◆ Text for analysis
# Brothers Karamazov on Kindle - what version to choose?



## PenskeFile (Jun 16, 2009)

Having now read a couple classic novels on Kindle, I've come to appreciate that there are different levels of quality in translating a book to the Kindle.  For example, a well-indexed table of contents (clickable), full forewards, afterwords, critical essays, footnotes, readers guide included etc.

So, before I begin the journey of reading The Brothers Karamazov, I thought I would check to see if anyone can either recommend or 'recommend to avoid" any specific Kindle version of the book.

Thanks!


----------



## askenase13 (Mar 1, 2009)

In general, I have found the mobilereference to be very good editions (complete collections of Dostoyevksy for $4.67).  Well formatted, TOC lins, etc.  But I have gotten English books.  

I guess your best bet as far as translations is concerned is to download a few samples and see which read the ebst for you.  You'll probbaly get the first chapter in each, so you can make a direct comparison.


----------



## Geemont (Nov 18, 2008)

Avoid the translation by Constance Garnett even though it is the free one.  She had a prudish and Victorian sensibility, and Dostoevsky was no prude.  For example, there was a character named Stinking Lizaveta, or Reeking Lizaveta, depending on the translator, but Garnett expunged the smelly adjective from her name altogether, calling her plainly just Lizaveta.  I can only guess at her reasons, but I think she thought it an improper way to call a women, even a mute and retarded woman.  

If you can't find a Kindle version with a more modern translator, you'd be better off with a DTV.  Richard Pevear and Larissa Volokhonsky were faithful to Doestoevsky's text and style, even down to making the English style clunky when it was clunky in the original Russian.


----------



## LauraB (Nov 23, 2008)

I agree with Geemont, some translators have their own agendas and that can really change a work. Garnett is one of them. She has done some interestingly adjusted translations of Tolsoy as well.  Her "nip-tucks" are quite extensive and really can make it like you haven't read Tolstoy. Sometimes his entire meaning is covered in white lace. I'll see if I can find a link to a well translated, well formatted Dostoevsky, but it will be later this evening. I have a degree in Literature, so maybe I take this more seriously then most people. But, I think one of the reasons more people don't read "foreign" classics is the translations aren't always very enjoyable. JMO


----------



## LauraB (Nov 23, 2008)

Well, I checked amazon and I wouldn't recommend any of the ones available on kindle right now. Most are the public domain versions of Garnnett, and the couple that aren't don't have linked foot/endnotes. On a large work translated from Russian that means a lot of extra work to get it read because the notes are important to understanding the works. As Geemont said, the Pevears is a really good translation. I went ahead and clicked on the make it kindle for you


----------



## PenskeFile (Jun 16, 2009)

◆ Records provided
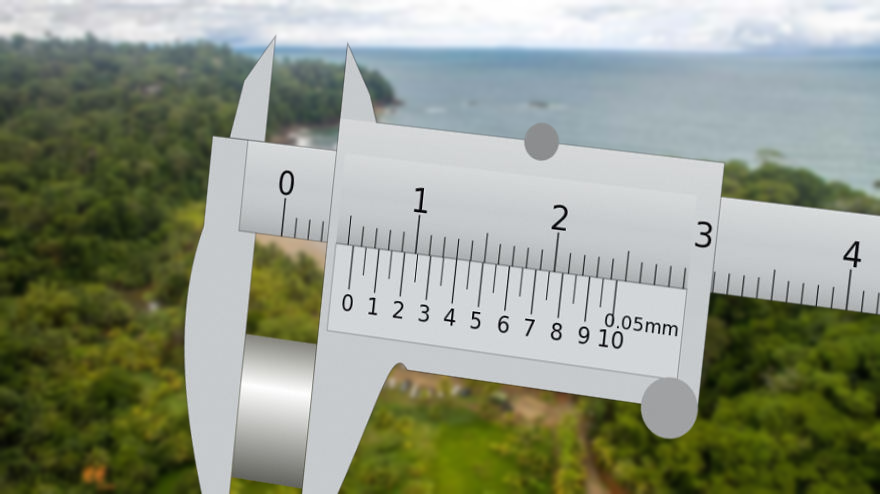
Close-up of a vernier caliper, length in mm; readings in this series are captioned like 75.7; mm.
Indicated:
==
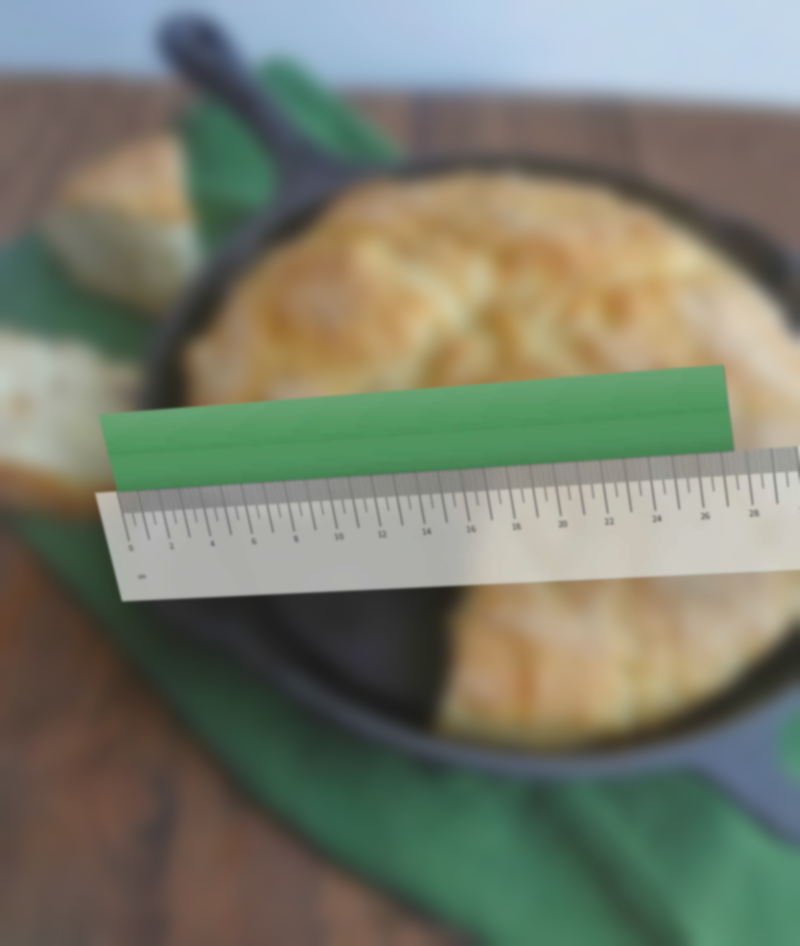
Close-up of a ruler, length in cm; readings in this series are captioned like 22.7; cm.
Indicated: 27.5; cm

◆ Tasks to carry out
• 1. In the forum thread, which translators does Geemont say were faithful to Dostoevsky's text and style?
• 2. Quote the forum thread from "In general, I" up to and including "(Nov 18, 2008)".

◆ Answers given
• 1. Richard Pevear and Larissa Volokhonsky.

• 2.
In general, I have found the mobilereference to be very good editions (complete collections of Dostoyevksy for $4.67).  Well formatted, TOC lins, etc.  But I have gotten English books.  

I guess your best bet as far as translations is concerned is to download a few samples and see which read the ebst for you.  You'll probbaly get the first chapter in each, so you can make a direct comparison.


----------



## Geemont (Nov 18, 2008)